Nous proposons également la mise en place d’incitations économiques individuelles au bon usage, sur le modèle de dispositifs existant pour d’autres professionnels de santé ou dans d’autres pays. Une rémunération sur objectifs de santé publique pourrait ainsi reconnaître l’engagement des biologistes dans la réduction des actes inutiles et dans l’amélioration de la pertinence du parcours de soins.
IST sans ordonnance : conforter l’accès direct et aller plus loin
Nous avons également défendu le rôle des biologistes et de leurs équipes dans le dépistage des infections sexuellement transmissibles sans ordonnance. Ce dispositif permet de toucher une population plus jeune et parfois moins suivie par le système de soins.
Les données présentées montrent que les taux de positivité observés sans prescription sont comparables, voire supérieurs à ceux des tests réalisés sur ordonnance. Les laboratoires offrent un accès direct, rapide, sans rendez-vous, dans un cadre de proximité et peu stigmatisant. Au-delà de l’intérêt médical, nous avons rappelé, chiffres à l’appui, que ce dispositif permet des économies substantielles sur l’ensemble du système de santé.
Les syndicats proposent d’aller plus loin en permettant, dans certaines situations, la prescription du traitement par le biologiste après un résultat positif. Cette évolution permettrait de réduire les ruptures de parcours, d’améliorer le recours au traitement et de diminuer le coût global de prise en charge tout en reconnaissant l’expertise du biologiste.
Le positionnement de la Cnam : cadrer, chiffrer, arbitrer
La Cnam a inscrit ces discussions dans le nouveau cadre juridique des accords de maîtrise des dépenses, désormais prévu par le Code de la sécurité sociale. Elle a rappelé trois objectifs :
- donner de la visibilité économique aux acteurs ;
- maintenir une trajectoire de dépenses maîtrisée ;
- et favoriser l’innovation, la qualité des soins et les actions de santé publique.
Elle a également présenté trois options possibles pour le futur protocole :
- reconduire un modèle proche des accords précédents, avec une enveloppe annuelle encadrée ;
- procéder à des baisses de prix annuelles pilotées ;
- retenir une régulation fondée sur la rentabilité, comme évoqué dans le rapport IGAS-IGF.
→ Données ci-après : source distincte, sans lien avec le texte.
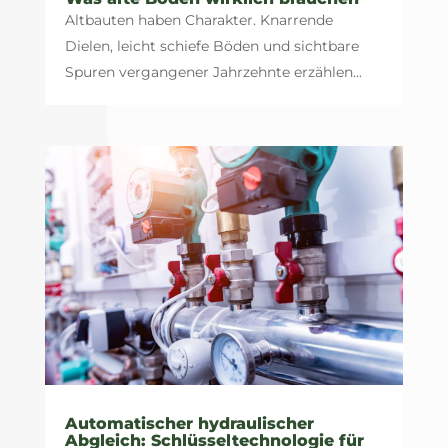
Altbauten haben Charakter. Knarrende
Dielen, leicht schiefe Böden und sichtbare
Spuren vergangener Jahrzehnte erzählen...
Automatischer hydraulischer
Abgleich: Schlüsseltechnologie für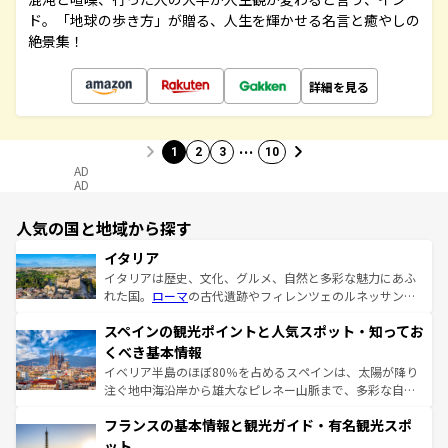
ド。「地球の歩き方」が贈る、人生を輝かせる名言と癒やしの
絶景集！
詳細を見る
…
1
2
3
10
AD
AD
人気の国と地域から探す
イタリア
イタリアは歴史、文化、グルメ、自然と多彩な魅力にあふ
れた国。
ローマ
の古代遺跡やフィレンツェのルネッサンス
美術、ヴェネツィアの運河など、歴史あるスポットはもち
スペインの観光ポイントと人気スポット・知ってお
ろん、トスカーナの美しい田園風景やアマルフィ海岸の絶
景など、自然景観も見逃せない。観光の合間には、本場の
くべき基本情報
ピザやパスタなど、絶品のイタリア料理を堪能することも
イベリア半島のほぼ80％を占めるスペインは、太陽が降り
できる。朝目覚めてから夜眠るまで、すべての瞬間を楽し
注ぐ地中海沿岸から雄大なピレネー山脈まで、多彩な自然
ませてくれるイタリアで、忘れられない旅をしてみよう！
と文化が詰まったヨーロッパ屈指の旅行先だ。多様な地域
なお、新着のイタリア情報は
コンテンツ一覧
を参照してほ
フランスの基本情報と観光ガイド・有名観光スポ
文化が根付くこの国では、情熱的なフラメンコ、熱気あふ
しい。
れる闘牛、そして美味しいタパスが生活の一部となってい
ット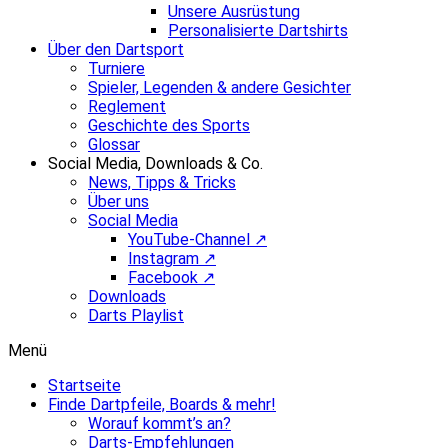
Unsere Ausrüstung
Personalisierte Dartshirts
Über den Dartsport
Turniere
Spieler, Legenden & andere Gesichter
Reglement
Geschichte des Sports
Glossar
Social Media, Downloads & Co.
News, Tipps & Tricks
Über uns
Social Media
YouTube-Channel ↗
Instagram ↗
Facebook ↗
Downloads
Darts Playlist
Menü
Startseite
Finde Dartpfeile, Boards & mehr!
Worauf kommt’s an?
Darts-Empfehlungen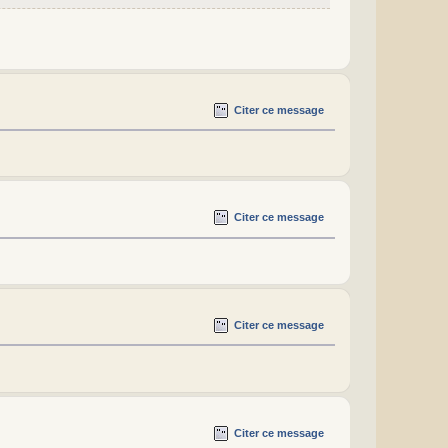
Citer ce message
Citer ce message
Citer ce message
Citer ce message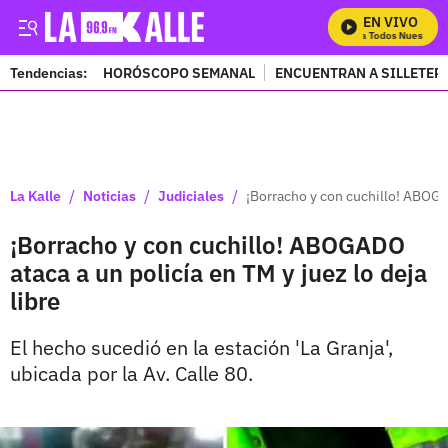
EN VIVO
Mira Todos Nuestros P
Tendencias:
HORÓSCOPO SEMANAL
ENCUENTRAN A SILLETER
PUBLICIDAD
/
/
/
La Kalle
Noticias
Judiciales
¡Borracho y con cuchillo! ABOGAD
¡Borracho y con cuchillo! ABOGADO
ataca a un policía en TM y juez lo deja
libre
El hecho sucedió en la estación 'La Granja',
ubicada por la Av. Calle 80.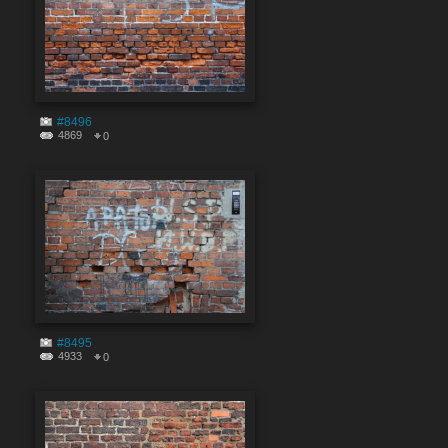
#8496
4869
0
#8495
4933
0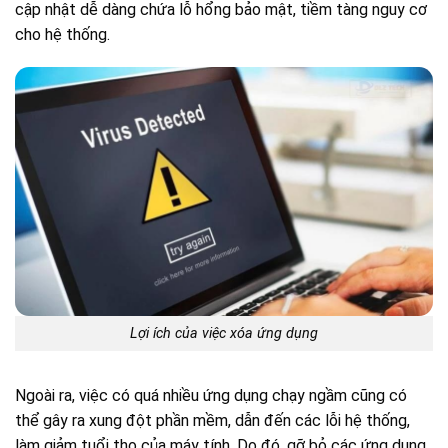
cập nhật dễ dàng chứa lỗ hổng bảo mật, tiềm tàng nguy cơ
cho hệ thống.
Lợi ích của việc xóa ứng dụng
Ngoài ra, việc có quá nhiều ứng dụng chạy ngầm cũng có
thể gây ra xung đột phần mềm, dẫn đến các lỗi hệ thống,
làm giảm tuổi thọ của máy tính. Do đó, gỡ bỏ các ứng dụng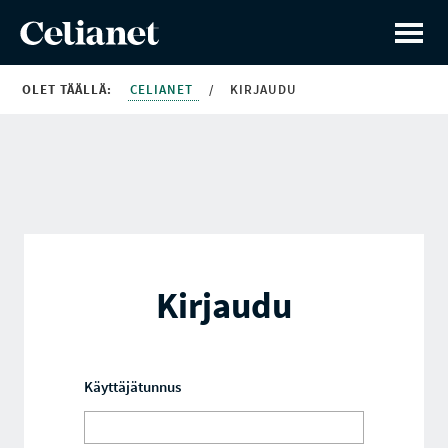
OLET TÄÄLLÄ:
CELIANET
/
KIRJAUDU
Kirjaudu
Käyttäjätunnus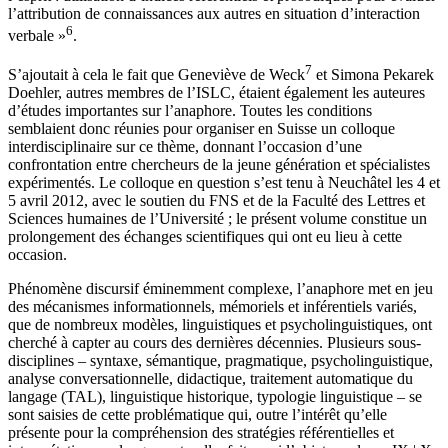
l’attribution de connaissances aux autres en situation d’interaction
6
verbale »
.
7
S’ajoutait à cela le fait que Geneviève de Weck
et Simona Pekarek
Doehler, autres membres de l’ISLC, étaient également les auteures
d’études importantes sur l’anaphore. Toutes les conditions
semblaient donc réunies pour organiser en Suisse un colloque
interdisciplinaire sur ce thème, donnant l’occasion d’une
confrontation entre chercheurs de la jeune génération et spécialistes
expérimentés. Le colloque en question s’est tenu à Neuchâtel les 4 et
5 avril 2012, avec le soutien du FNS et de la Faculté des Lettres et
Sciences humaines de l’Université ; le présent volume constitue un
prolongement des échanges scientifiques qui ont eu lieu à cette
occasion.
Phénomène discursif éminemment complexe, l’anaphore met en jeu
des mécanismes informationnels, mémoriels et inférentiels variés,
que de nombreux modèles, linguistiques et psycholinguistiques, ont
cherché à capter au cours des dernières décennies. Plusieurs sous-
disciplines – syntaxe, sémantique, pragmatique, psycholinguistique,
analyse conversationnelle, didactique, traitement automatique du
langage (TAL), linguistique historique, typologie linguistique – se
sont saisies de cette problématique qui, outre l’intérêt qu’elle
présente pour la compréhension des stratégies référentielles et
Pour nous, la priorité est claire : la régulation doit d’abord reposer sur la pertinence médicale, et non sur des baisses tarifaires déconnectées des réalités de terrain.
Prochaines étapes : des groupes de travail décisifs
La Cnam a annoncé plusieurs groupes de travail entre fin août et septembre : maîtrise médicalisée, chiffrage des enveloppes, convention et prévention. Ces réunions devront permettre de préciser les mesures retenues, leur impact économique et leur intégration éventuelle dans le futur accord.
Le SDBIO, les BIOMED et le SNMB continueront à défendre une ligne commune : construire un protocole équilibré, fondé sur la qualité, la pertinence et la reconnaissance du rôle médical des biologistes. L’objectif est de garantir durablement l’accès des patients à une biologie médicale de proximité, innovante et responsable.